Suleiman was followed by former Muslim Brotherhood member Abdel Moneim Abol Fotoh with 12.4 percent and Salafi candidate Hazem Abu Ismail with 11.7 percent.

Former Arab League chief and Mubarak-era foreign minister Amr Moussa trailed with 6.4 percent, followed by the Brotherhood’s official candidate Khairat Al-Shater with 3.2 percent.

Suleiman, Abu Ismail and Al-Shater were among those disqualified.

The poll was carried out on April 10 by the Egyptian Institute for Public Opinion Research (Bassira) among a sample of 2,034 people aged 18 and over.

Respondents were asked: “Who would you vote for if the election were held tomorrow?”

A poll conducted earlier this month by Al-Ahram Center for Political and Strategic Studies showed that 45 percent of those who voted for the Brotherhood in parliamentary elections won’t vote for it again in a new election.

The poll, which is conducted weekly, was carried out between the end of March and beginning of April with a 4 percent margin of error. About 47.9 percent of the 1,200 polled face-to-face thought Al-Shater’s decision to run was wrong, compared to 13.7 percent who supported it.

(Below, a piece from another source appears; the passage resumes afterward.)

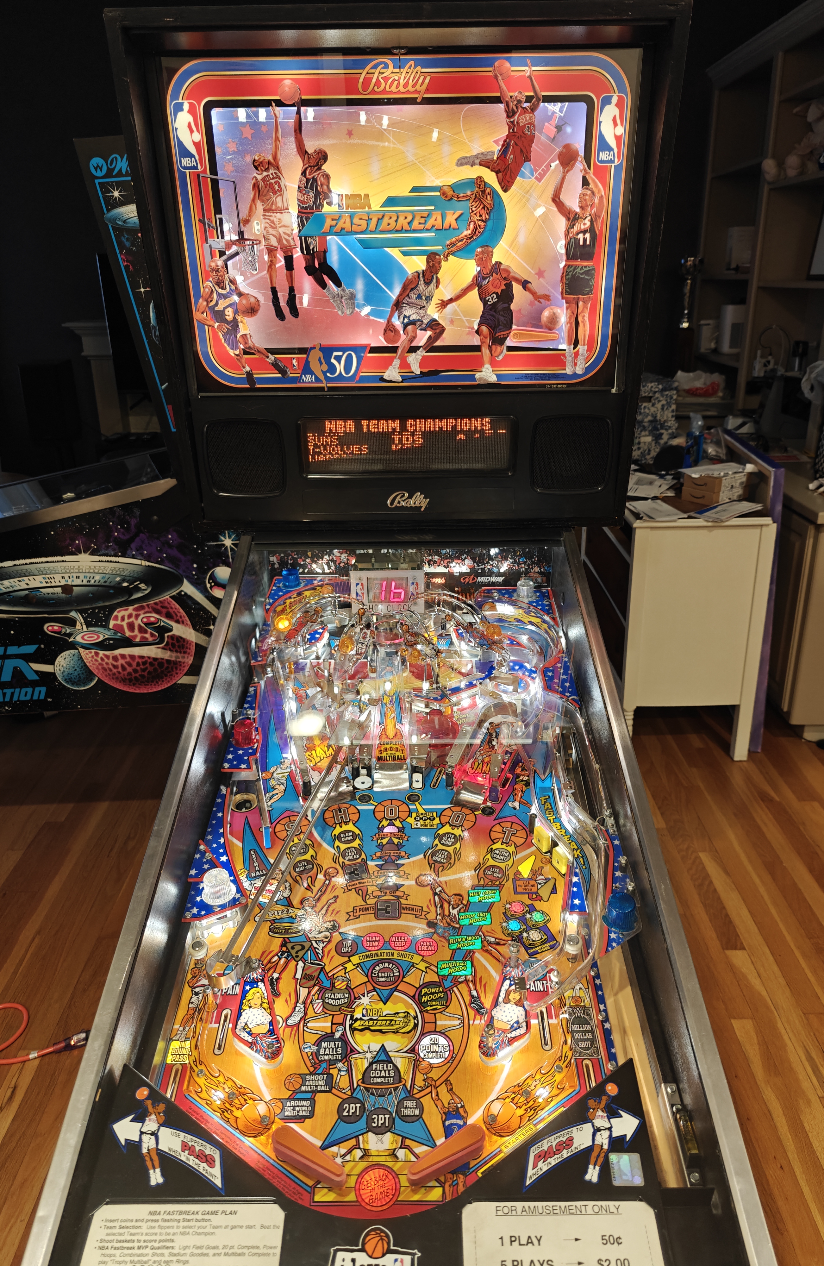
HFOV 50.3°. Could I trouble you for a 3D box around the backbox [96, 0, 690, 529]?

The same poll this week showed support for Suleiman jump from 8.2 percent to more than 31 percent over the past week after he announced his candidacy.

Al-Shater made a small gain from less than 2 percent to 4.7 percent support.
Gamal Abdel-Gawad, a political science professor at the American University in Cairo who oversees the weekly poll, said the withdrawal of the Islamist candidates and Suleiman has strengthened the chances of former regime officials such as Moussa and Ahmed Shafiq, Mubarak’s last prime minister.

“I think the Brotherhood has now realized the dangers of nominating Al-Shater. They probably are realizing that his chances were not that big. So they are maybe counting their blessings. They will probably now focus on restoring some trust and building bridges with the other political forces,” said Abdel-Gawad.

Egypt’s Islamist-dominated parliament on Thursday approved a bill that would ban members of Mubarak’s regime from standing for public office, but it needs the support of the ruling Supreme Council of the Armed Forces to become law.